Work task →
In the listing below, take the part that runs from its start through the line containing "Ƭ **DeclineJoinRequests**: *object*", and write those lines out again with "userId" swapped for "memberId". Leave everything else as it is.
====== Data for this task
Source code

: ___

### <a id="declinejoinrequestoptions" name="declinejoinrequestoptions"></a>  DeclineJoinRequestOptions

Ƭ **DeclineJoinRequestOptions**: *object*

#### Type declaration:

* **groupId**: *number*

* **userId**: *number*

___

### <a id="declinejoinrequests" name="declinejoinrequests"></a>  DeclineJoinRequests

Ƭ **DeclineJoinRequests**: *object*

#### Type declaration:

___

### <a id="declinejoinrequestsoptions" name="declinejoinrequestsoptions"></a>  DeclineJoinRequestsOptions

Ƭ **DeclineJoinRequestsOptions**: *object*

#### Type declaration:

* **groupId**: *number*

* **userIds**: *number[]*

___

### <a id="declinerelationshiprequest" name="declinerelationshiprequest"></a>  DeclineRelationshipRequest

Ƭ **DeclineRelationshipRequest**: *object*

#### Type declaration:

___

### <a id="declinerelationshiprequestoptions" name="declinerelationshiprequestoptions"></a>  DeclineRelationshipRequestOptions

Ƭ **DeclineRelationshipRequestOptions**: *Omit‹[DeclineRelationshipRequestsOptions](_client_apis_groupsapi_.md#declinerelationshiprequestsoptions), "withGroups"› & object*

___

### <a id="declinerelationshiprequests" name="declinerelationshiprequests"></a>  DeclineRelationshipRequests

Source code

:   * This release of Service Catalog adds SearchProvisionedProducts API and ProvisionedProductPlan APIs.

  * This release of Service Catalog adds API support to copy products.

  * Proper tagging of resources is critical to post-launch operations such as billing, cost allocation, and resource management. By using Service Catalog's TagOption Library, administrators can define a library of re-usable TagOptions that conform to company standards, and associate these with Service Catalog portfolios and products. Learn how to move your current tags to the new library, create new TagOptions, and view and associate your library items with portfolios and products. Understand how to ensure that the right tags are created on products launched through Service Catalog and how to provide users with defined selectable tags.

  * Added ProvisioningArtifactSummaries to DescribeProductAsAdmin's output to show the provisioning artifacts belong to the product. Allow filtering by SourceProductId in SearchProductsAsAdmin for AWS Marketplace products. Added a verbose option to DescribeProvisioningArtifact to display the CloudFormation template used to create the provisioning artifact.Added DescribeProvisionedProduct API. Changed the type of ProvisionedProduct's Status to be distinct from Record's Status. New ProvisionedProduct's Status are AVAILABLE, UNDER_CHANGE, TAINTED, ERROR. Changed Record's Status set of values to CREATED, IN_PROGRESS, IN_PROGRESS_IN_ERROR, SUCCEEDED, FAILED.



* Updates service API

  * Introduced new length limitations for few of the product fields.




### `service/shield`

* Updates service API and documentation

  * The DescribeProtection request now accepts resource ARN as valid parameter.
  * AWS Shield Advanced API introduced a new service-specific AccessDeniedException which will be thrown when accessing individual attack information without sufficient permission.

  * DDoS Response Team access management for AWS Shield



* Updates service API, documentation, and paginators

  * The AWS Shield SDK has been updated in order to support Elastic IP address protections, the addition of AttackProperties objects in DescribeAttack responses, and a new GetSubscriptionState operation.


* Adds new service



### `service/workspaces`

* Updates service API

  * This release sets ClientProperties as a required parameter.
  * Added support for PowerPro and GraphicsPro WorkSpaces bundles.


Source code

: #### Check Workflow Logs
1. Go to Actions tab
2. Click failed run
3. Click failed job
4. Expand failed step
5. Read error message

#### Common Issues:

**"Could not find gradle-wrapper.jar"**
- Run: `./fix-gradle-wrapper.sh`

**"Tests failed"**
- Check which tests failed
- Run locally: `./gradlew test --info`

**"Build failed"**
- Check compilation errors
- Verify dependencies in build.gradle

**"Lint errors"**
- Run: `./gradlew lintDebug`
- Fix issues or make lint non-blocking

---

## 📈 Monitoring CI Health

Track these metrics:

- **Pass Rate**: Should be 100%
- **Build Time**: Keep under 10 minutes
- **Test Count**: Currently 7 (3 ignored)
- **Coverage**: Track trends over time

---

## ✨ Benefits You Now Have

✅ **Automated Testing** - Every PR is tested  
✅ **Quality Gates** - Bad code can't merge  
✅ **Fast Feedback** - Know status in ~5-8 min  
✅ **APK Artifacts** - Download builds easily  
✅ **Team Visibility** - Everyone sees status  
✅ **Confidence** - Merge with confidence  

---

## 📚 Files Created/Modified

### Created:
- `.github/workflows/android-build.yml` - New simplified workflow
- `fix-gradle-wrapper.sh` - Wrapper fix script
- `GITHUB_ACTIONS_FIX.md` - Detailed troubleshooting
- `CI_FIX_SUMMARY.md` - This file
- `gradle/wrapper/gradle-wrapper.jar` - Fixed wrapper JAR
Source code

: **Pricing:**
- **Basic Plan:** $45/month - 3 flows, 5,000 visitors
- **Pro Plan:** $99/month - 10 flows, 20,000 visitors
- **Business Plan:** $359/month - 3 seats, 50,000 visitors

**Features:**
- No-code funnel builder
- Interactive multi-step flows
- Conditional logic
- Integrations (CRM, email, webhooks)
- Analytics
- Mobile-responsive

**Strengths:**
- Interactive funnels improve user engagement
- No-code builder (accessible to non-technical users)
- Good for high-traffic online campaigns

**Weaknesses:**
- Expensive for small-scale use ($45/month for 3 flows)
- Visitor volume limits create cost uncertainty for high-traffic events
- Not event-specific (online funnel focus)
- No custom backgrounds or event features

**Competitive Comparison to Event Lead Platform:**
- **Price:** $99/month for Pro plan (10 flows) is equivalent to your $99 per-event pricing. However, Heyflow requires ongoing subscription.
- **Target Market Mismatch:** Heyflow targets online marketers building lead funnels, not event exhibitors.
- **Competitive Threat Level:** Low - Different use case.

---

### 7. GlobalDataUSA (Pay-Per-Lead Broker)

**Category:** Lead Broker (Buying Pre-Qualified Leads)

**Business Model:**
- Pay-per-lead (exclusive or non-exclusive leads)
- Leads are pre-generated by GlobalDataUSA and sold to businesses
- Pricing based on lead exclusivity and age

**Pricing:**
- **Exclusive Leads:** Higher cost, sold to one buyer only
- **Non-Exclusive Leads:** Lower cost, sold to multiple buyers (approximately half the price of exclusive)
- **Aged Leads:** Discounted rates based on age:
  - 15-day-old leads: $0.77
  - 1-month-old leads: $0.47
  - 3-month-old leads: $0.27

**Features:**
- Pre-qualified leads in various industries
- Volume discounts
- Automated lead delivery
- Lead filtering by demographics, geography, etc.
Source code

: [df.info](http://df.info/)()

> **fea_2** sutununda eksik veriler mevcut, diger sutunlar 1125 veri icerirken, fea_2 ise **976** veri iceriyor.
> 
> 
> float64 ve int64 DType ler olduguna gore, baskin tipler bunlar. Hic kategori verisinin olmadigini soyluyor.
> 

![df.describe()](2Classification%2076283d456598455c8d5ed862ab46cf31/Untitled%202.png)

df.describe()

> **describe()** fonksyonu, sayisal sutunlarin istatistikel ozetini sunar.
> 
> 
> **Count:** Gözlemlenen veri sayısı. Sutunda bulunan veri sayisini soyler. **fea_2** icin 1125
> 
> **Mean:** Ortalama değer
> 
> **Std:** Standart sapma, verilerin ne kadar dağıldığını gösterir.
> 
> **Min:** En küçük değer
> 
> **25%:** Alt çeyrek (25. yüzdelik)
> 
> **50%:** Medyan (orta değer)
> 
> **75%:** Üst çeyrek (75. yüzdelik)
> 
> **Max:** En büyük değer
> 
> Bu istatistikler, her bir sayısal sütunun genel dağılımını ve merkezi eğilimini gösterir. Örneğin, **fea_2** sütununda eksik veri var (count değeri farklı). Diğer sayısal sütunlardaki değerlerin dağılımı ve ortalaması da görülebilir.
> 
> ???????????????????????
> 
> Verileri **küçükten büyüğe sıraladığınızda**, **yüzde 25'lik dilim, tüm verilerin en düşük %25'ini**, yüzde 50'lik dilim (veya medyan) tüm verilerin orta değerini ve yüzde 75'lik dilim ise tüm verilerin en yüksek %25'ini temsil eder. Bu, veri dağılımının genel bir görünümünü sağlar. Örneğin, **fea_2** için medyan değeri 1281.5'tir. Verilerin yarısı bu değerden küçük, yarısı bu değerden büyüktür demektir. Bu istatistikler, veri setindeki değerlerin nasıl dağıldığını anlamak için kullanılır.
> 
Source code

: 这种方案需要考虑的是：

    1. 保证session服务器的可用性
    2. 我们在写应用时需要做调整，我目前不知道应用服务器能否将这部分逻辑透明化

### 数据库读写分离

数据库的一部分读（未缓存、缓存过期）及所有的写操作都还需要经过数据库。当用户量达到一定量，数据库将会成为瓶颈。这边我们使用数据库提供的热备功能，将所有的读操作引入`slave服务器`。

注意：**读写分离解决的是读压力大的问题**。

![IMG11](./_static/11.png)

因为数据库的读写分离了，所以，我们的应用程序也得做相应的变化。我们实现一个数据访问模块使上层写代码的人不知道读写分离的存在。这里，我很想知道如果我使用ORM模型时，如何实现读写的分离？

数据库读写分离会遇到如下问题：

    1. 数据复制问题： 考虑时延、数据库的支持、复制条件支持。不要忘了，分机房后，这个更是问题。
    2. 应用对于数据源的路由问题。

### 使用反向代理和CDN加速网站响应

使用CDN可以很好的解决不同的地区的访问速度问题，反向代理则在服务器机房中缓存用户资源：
============
Reply to the task →
Source code

: ___

### <a id="declinejoinrequestoptions" name="declinejoinrequestoptions"></a>  DeclineJoinRequestOptions

Ƭ **DeclineJoinRequestOptions**: *object*

#### Type declaration:

* **groupId**: *number*

* **memberId**: *number*

___

### <a id="declinejoinrequests" name="declinejoinrequests"></a>  DeclineJoinRequests

Ƭ **DeclineJoinRequests**: *object*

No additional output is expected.